A protest in Cape Town city centre by students from Philippi High School over the lack of infrastructure and classrooms at their campus was violently dispersed by police officers on Friday morning.

When an armoured police vehicle moved on protesting Philippi High School pupils outside the Department of Education in the Cape Town central city this morning, the children decided to stay put. Student leaders directed their fellows to sit down on the paving to form a human chain and to face off the police line.

They sang struggle songs and cheered as the police Nyala armoured car halted within touching distance of the front line of students.

But seconds later, public order police (POP) officers threw the first two stun grenades at the pupils seated in the front line of the protest.

There was momentary pandemonium as pupils darted up the pedestrian walkway of Lower Parliament Street, with the Nyala and police officers in pursuit. The explosions of at least half a dozen further stun grenades could be heard in the ensuing seconds.


A stun grenade exploded on Philippi High School pupil Bunzi Akhona, ripping through her tracksuit pants and searing skin off the back of her left leg. Photo by Daneel Knoetze.

Minutes later, the police pushed and herded the students up Darling Street, and towards Cape Town train station. Among them was the limping figure of Bunzi Akhona, a schoolgirl whose tracksuit bottoms had been ripped open by the force of a stun grenade explosion. She told GroundUp that she was seated in the front line, and that the first grenade landed in her lap.

This sudden show of force brought to an end an hour long standoff between police and schoolkids outside the Western Cape Department of Education offices at Grand Central Towers in the city centre.

Pupil leader Athule Baba, 18-years-old and in matric, said that 600 students at Philippi High School had no school building or sport fields. Their classrooms consist of shipping containers and there are no flush toilets, she said. The school has to “borrow” a hall from a nearby primary school to write exams.

“It becomes so unbearably hot in those containers, and in winter we almost freeze to death,” Baba said, minutes before the violent action by police.

“We have raised this issue before, but were ignored by the department. Our teachers support us, but they cannot be open about this because they are employees of the department and fear for their jobs. We are not employees, we are pupils trying our best to get good results. Under the current circumstances, it is impossible. So today, we decided to march for our right to education.”

Baba held up a letter outlining these and other grievances. She was waiting for an official from the department to meet with her as the students’ representative.

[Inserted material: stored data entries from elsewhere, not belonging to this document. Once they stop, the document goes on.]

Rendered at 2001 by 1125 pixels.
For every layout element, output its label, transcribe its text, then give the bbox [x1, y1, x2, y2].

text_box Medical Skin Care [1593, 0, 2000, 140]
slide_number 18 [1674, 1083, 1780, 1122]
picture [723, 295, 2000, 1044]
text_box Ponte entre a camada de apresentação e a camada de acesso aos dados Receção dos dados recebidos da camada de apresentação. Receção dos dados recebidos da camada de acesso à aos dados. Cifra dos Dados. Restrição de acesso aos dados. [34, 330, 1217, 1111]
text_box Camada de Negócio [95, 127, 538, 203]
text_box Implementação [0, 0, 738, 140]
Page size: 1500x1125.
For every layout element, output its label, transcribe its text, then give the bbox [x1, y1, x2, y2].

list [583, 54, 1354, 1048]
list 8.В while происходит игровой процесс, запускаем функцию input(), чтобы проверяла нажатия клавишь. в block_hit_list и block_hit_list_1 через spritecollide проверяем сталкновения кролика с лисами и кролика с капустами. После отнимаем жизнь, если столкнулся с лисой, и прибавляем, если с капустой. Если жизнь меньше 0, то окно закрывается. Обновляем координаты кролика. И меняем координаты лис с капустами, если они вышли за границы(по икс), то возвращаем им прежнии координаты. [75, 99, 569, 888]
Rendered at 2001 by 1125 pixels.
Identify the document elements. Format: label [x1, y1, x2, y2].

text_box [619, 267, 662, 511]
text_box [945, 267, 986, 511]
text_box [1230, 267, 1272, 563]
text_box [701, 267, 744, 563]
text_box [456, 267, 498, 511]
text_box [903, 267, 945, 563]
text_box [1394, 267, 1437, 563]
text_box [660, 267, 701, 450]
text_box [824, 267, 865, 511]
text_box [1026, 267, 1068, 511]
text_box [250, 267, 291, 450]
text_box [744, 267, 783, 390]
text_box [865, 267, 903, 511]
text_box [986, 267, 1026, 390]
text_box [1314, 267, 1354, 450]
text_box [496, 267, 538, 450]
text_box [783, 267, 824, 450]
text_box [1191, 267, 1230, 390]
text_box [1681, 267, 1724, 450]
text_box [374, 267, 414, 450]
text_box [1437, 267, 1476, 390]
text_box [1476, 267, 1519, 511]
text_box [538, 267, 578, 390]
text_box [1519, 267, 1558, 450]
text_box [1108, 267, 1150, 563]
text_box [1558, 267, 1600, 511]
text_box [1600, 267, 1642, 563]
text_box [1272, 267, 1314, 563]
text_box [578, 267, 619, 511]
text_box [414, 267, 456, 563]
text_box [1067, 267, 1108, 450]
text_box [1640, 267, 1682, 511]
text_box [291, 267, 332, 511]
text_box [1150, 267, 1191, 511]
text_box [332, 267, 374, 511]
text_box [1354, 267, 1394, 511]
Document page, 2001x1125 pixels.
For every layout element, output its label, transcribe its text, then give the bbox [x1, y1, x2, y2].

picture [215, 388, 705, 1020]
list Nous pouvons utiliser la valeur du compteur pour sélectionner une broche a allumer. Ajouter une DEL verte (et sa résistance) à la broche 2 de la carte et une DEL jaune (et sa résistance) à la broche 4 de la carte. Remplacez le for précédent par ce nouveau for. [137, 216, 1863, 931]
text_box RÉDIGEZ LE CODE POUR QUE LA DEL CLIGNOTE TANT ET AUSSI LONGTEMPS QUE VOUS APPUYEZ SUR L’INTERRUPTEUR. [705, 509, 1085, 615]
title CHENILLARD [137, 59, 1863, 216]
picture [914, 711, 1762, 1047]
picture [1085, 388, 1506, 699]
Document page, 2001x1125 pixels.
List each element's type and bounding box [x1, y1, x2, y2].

GroundUp sent queries to both the department and the police. Neither had responded or confirmed receipt of these at the time of publication.

By noon on Friday, police had herded the majority of students onto trains at Cape Town station. Some of the injured were attended to by Emergency Medical Services.

“We feel like the government have neglected our rights and also abused us,” Baba said, after the attack by police.

“We were not carrying weapons or posing a threat. Instead of hearing our grievances, they send the police against us. I am very disappointed by how this system works.”